The record says its reference to the incident, which happened a few years ago, is an example of the tight connections between the administration and high school principal at the time.

“Faculty and staff do not trust conversations with Central Office staff,” the record states, referring to the administration then overseen by Seibert. “Over 20 people were called to be interviewed by HR about a student fight incident at the high school where the student was body-slammed, and nothing was done. They were scared to talk, but they did. The accused [Habeeb] knew some of the things that were said in those interviews. This is an example of why teachers don’t want to ‘have the conversation.’ There is no closure, no follow up, no apparent change of behavior.”

Seibert said the video is misleading, and that the complaint record is wrong.

“Did you notice that when the student lunged they slipped and fell?” he said in an email. “Unless you are using an edited version of a video, these are the facts of the incident and it would only take a few interviews to validate those facts, but apparently falsely claiming 20 is a theme here.”

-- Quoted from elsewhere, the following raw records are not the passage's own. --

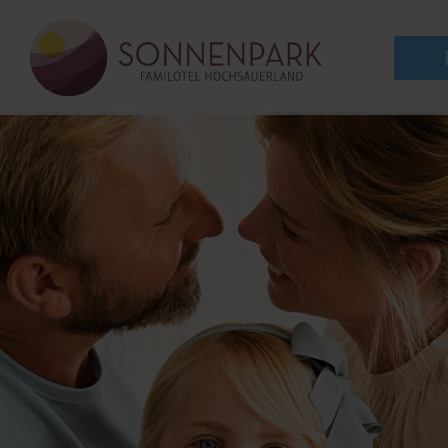
zum
Inhalt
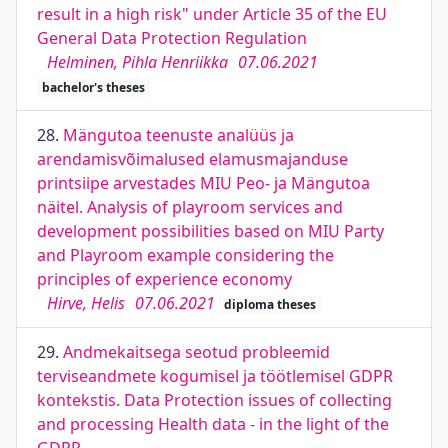
result in a high risk" under Article 35 of the EU
General Data Protection Regulation
Helminen, Pihla Henriikka
07.06.2021
bachelor's theses
28.
Mängutoa teenuste analüüs ja
arendamisvõimalused elamusmajanduse
printsiipe arvestades MIU Peo- ja Mängutoa
näitel. Analysis of playroom services and
development possibilities based on MIU Party
and Playroom example considering the
principles of experience economy
Hirve, Helis
07.06.2021
diploma theses
29.
Andmekaitsega seotud probleemid
terviseandmete kogumisel ja töötlemisel GDPR
kontekstis. Data Protection issues of collecting
and processing Health data - in the light of the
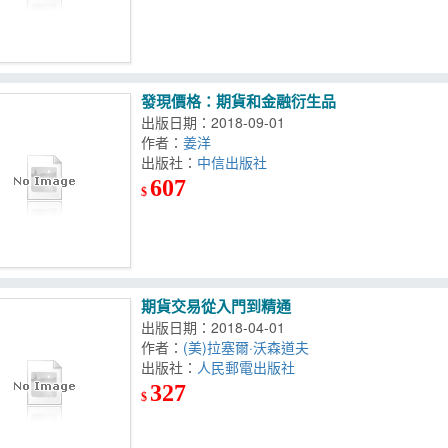
發現價格：期貨和金融衍生品
出版日期：2018-09-01
作者：
姜洋
出版社：
中信出版社
607
$
期貨交易從入門到精通
出版日期：2018-04-01
作者：
(美)拉塞爾·沃森道夫
出版社：
人民郵電出版社
327
$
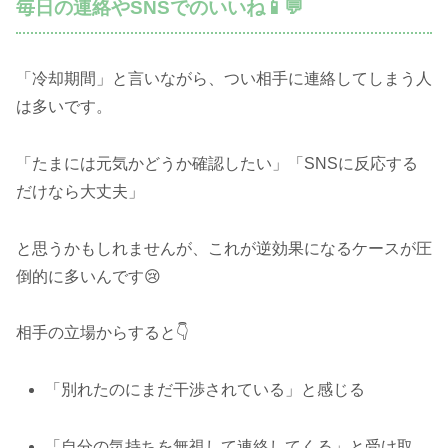
毎日の連絡やSNSでのいいね📱💬
「冷却期間」と言いながら、つい相手に連絡してしまう人
は多いです。
「たまには元気かどうか確認したい」「SNSに反応する
だけなら大丈夫」
と思うかもしれませんが、これが逆効果になるケースが圧
倒的に多いんです😢
相手の立場からすると👇
「別れたのにまだ干渉されている」と感じる
「自分の気持ちを無視して連絡してくる」と受け取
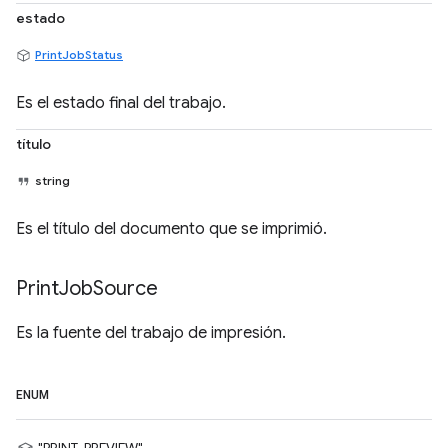
estado
PrintJobStatus
Es el estado final del trabajo.
título
string
Es el título del documento que se imprimió.
Print
Job
Source
Es la fuente del trabajo de impresión.
ENUM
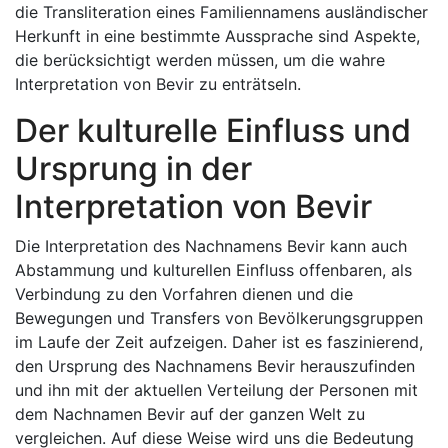
die Transliteration eines Familiennamens ausländischer
Herkunft in eine bestimmte Aussprache sind Aspekte,
die berücksichtigt werden müssen, um die wahre
Interpretation von Bevir zu enträtseln.
Der kulturelle Einfluss und
Ursprung in der
Interpretation von Bevir
Die Interpretation des Nachnamens Bevir kann auch
Abstammung und kulturellen Einfluss offenbaren, als
Verbindung zu den Vorfahren dienen und die
Bewegungen und Transfers von Bevölkerungsgruppen
im Laufe der Zeit aufzeigen. Daher ist es faszinierend,
den Ursprung des Nachnamens Bevir herauszufinden
und ihn mit der aktuellen Verteilung der Personen mit
dem Nachnamen Bevir auf der ganzen Welt zu
vergleichen. Auf diese Weise wird uns die Bedeutung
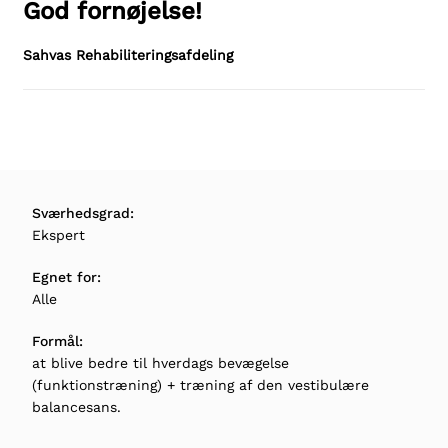
God fornøjelse!
Sahvas Rehabiliteringsafdeling
Sværhedsgrad:
Ekspert
Egnet for:
Alle
Formål:
at blive bedre til hverdags bevægelse
(funktionstræning) + træning af den vestibulære
balancesans.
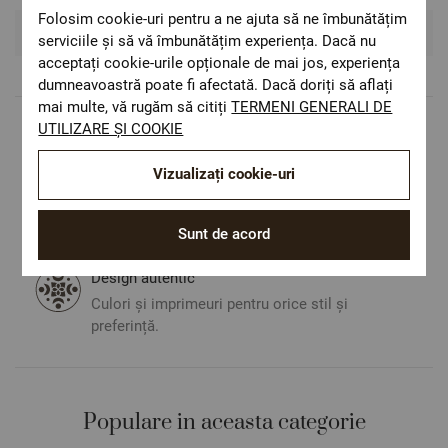
Folosim cookie-uri pentru a ne ajuta să ne îmbunătățim
Recenzii si Comentarii
serviciile și să vă îmbunătățim experiența. Dacă nu
acceptați cookie-urile opționale de mai jos, experiența
dumneavoastră poate fi afectată. Dacă doriți să aflați
mai multe, vă rugăm să citiți
TERMENI GENERALI DE
UTILIZARE ȘI COOKIE
Livrare rapida
Costul de livrare este 19.60 lei pe teritoriul
Vizualizați cookie-uri
României.
ОЕКО-ТЕX STANDARD 100
Materiale textile care sunt sigure pentru
Sunt de acord
sănătatea dumneavoastră.
Design autentic
Culori și imprimeuri pentru orice stil și
preferință.
Populare in aceasta categorie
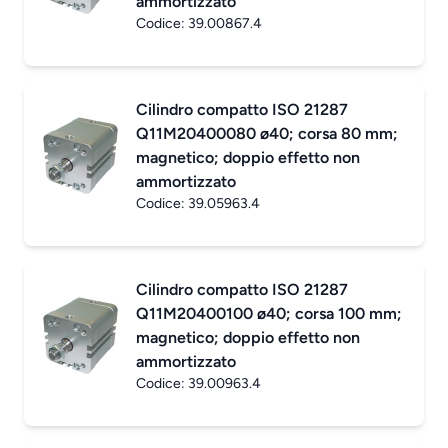
ammortizzato
Codice:
39.00867.4
Cilindro compatto ISO 21287
Q11M20400080 ø40; corsa 80 mm;
magnetico; doppio effetto non
ammortizzato
Codice:
39.05963.4
Cilindro compatto ISO 21287
Q11M20400100 ø40; corsa 100 mm;
magnetico; doppio effetto non
ammortizzato
Codice:
39.00963.4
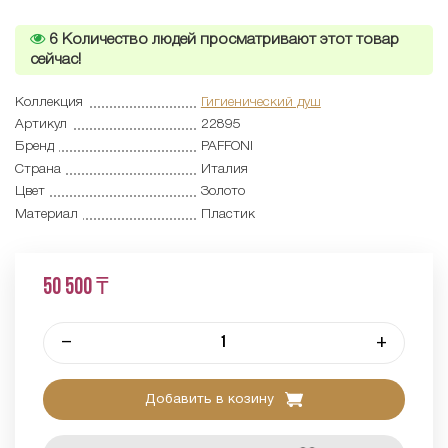
6
Количество людей просматривают этот товар
сейчас!
Коллекция
Гигиенический душ
Артикул
22895
Бренд
PAFFONI
Страна
Италия
Цвет
Золото
Материал
Пластик
50 500 ₸
–
+
Добавить в козину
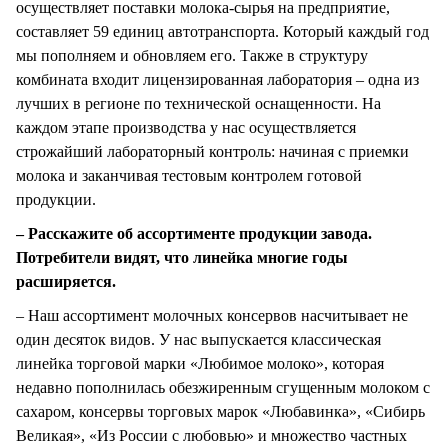
осуществляет поставки молока-сырья на предприятие,
составляет 59 единиц автотранспорта. Который каждый год
мы пополняем и обновляем его. Также в структуру
комбината входит лицензированная лаборатория – одна из
лучших в регионе по технической оснащенности. На
каждом этапе производства у нас осуществляется
строжайший лабораторный контроль: начиная с приемки
молока и заканчивая тестовым контролем готовой
продукции.
– Расскажите об ассортименте продукции завода.
Потребители видят, что линейка многие годы
расширяется.
– Наш ассортимент молочных консервов насчитывает не
один десяток видов. У нас выпускается классическая
линейка торговой марки «Любимое молоко», которая
недавно пополнилась обезжиренным сгущенным молоком с
сахаром, консервы торговых марок «Любавинка», «Сибирь
Великая», «Из России с любовью» и множество частных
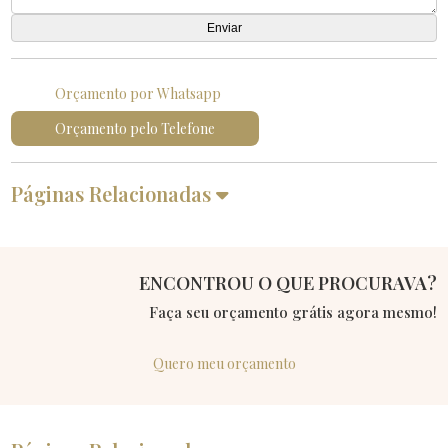
Orçamento por Whatsapp
Orçamento pelo Telefone
Páginas Relacionadas
ENCONTROU O QUE PROCURAVA?
Faça seu orçamento grátis agora mesmo!
Quero meu orçamento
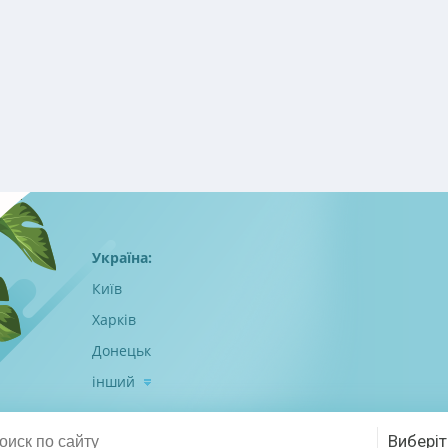
Україна:
Київ
Харків
Донецьк
інший
Виберіт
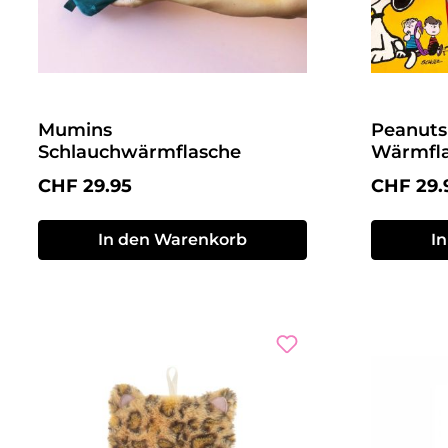
Mumins
Peanuts
Schlauchwärmflasche
Wärmfl
Regulärer Preis:
Reguläre
CHF 29.95
CHF 29.
In den Warenkorb
I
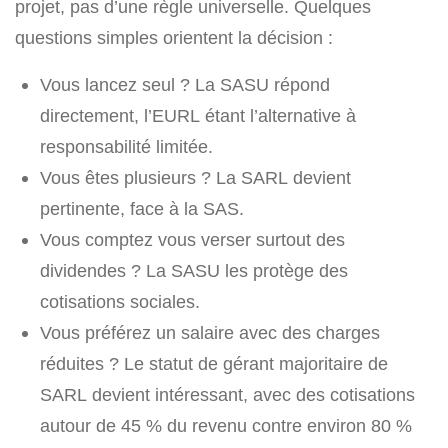
projet, pas d’une règle universelle. Quelques
questions simples orientent la décision :
Vous lancez seul ? La SASU répond
directement, l’EURL étant l’alternative à
responsabilité limitée.
Vous êtes plusieurs ? La SARL devient
pertinente, face à la SAS.
Vous comptez vous verser surtout des
dividendes ? La SASU les protège des
cotisations sociales.
Vous préférez un salaire avec des charges
réduites ? Le statut de gérant majoritaire de
SARL devient intéressant, avec des cotisations
autour de 45 % du revenu contre environ 80 %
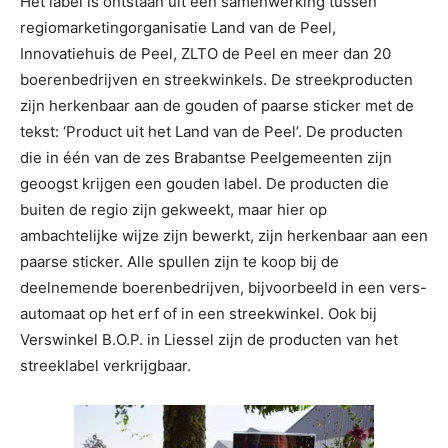
Het label is ontstaan uit een samenwerking tussen
regiomarketingorganisatie Land van de Peel,
Innovatiehuis de Peel, ZLTO de Peel en meer dan 20
boerenbedrijven en streekwinkels. De streekproducten
zijn herkenbaar aan de gouden of paarse sticker met de
tekst: ‘Product uit het Land van de Peel’. De producten
die in één van de zes Brabantse Peelgemeenten zijn
geoogst krijgen een gouden label. De producten die
buiten de regio zijn gekweekt, maar hier op
ambachtelijke wijze zijn bewerkt, zijn herkenbaar aan een
paarse sticker. Alle spullen zijn te koop bij de
deelnemende boerenbedrijven, bijvoorbeeld in een vers-
automaat op het erf of in een streekwinkel. Ook bij
Verswinkel B.O.P. in Liessel zijn de producten van het
streeklabel verkrijgbaar.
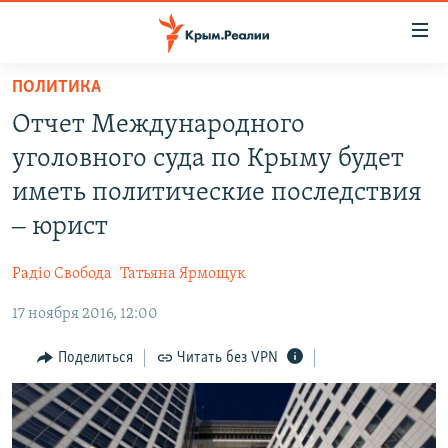
Доступность
ссылки
Вернуться
ПОЛИТИКА
к
НОВОСТИ
Отчет Международного
основному
СПЕЦПРОЕКТЫ
содержанию
уголовного суда по Крыму будет
ВОДА
Вернутся
ГРУЗ 200
иметь политические последствия
к
ИСТОРИЯ
КАРТА ВОЕННЫХ ОБЪЕКТОВ КРЫМА
‒ юрист
главной
ЕЩЕ
11 ЛЕТ ОККУПАЦИИ КРЫМА. 11 ИСТОРИЙ СОПРОТИВЛЕНИЯ
навигации
Радіо Свобода
Татьяна Ярмощук
Вернутся
РАДІО СВОБОДА
ИНТЕРАКТИВ
к
17 ноября 2016, 12:00
КАК ОБОЙТИ БЛОКИРОВКУ
ИНФОГРАФИКА
поиску
Поделиться
Читать без VPN
ТЕЛЕПРОЕКТ КРЫМ.РЕАЛИИ
Українською
СОВЕТЫ ПРАВОЗАЩИТНИКОВ
Qırımtatar
ПРОПАВШИЕ БЕЗ ВЕСТИ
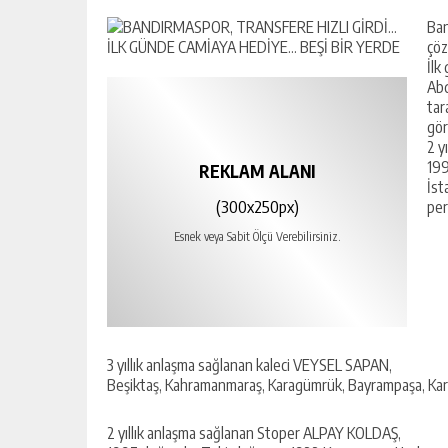
Ban
çöz
İlk
Abd
tar
gör
2 y
199
REKLAM ALANI
İst
(300x250px)
per
Esnek veya Sabit Ölçü Verebilirsiniz.
3 yıllık anlaşma sağlanan kaleci VEYSEL SAPAN,
Beşiktaş, Kahramanmaraş, Karagümrük, Bayrampaşa, Kar
2 yıllık anlaşma sağlanan Stoper ALPAY KOLDAŞ,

Awaiting an 'unbiased, third-party' survey

City and school officials say they are awaiting the survey results before talking about the work climate at Salem schools.

“On behalf of the School Board, we look forward to receiving the results of the survey later this month,” David Preston, chairman of the school board, said in an email. “Any comments before we receive the report would be inappropriate.”

Stevens, the city spokesman, also reiterated that the evaluation is aimed at capturing why educators have left division-wide.

“The survey is being done to capture the reasons for teacher attrition in the entire division, not to single out any individual,” he said in an email, later adding: “We look forward to receiving the report on the entire division from this unbiased, third-party organization.”

Turk, the mayor, said she is waiting on the consultant’s findings.

“I am sure you will agree that it is important for all employers to be aware of the work environment of their employees,” Turk said in an email. “The Salem City School System has sent out a survey regarding the morale and work environment for all teachers in the Salem system. At this time, we are awaiting the results of that survey.”

Stevens said city staff hope to have the consultant’s presentation ready for the school board’s development workshop on Friday, Jan. 28.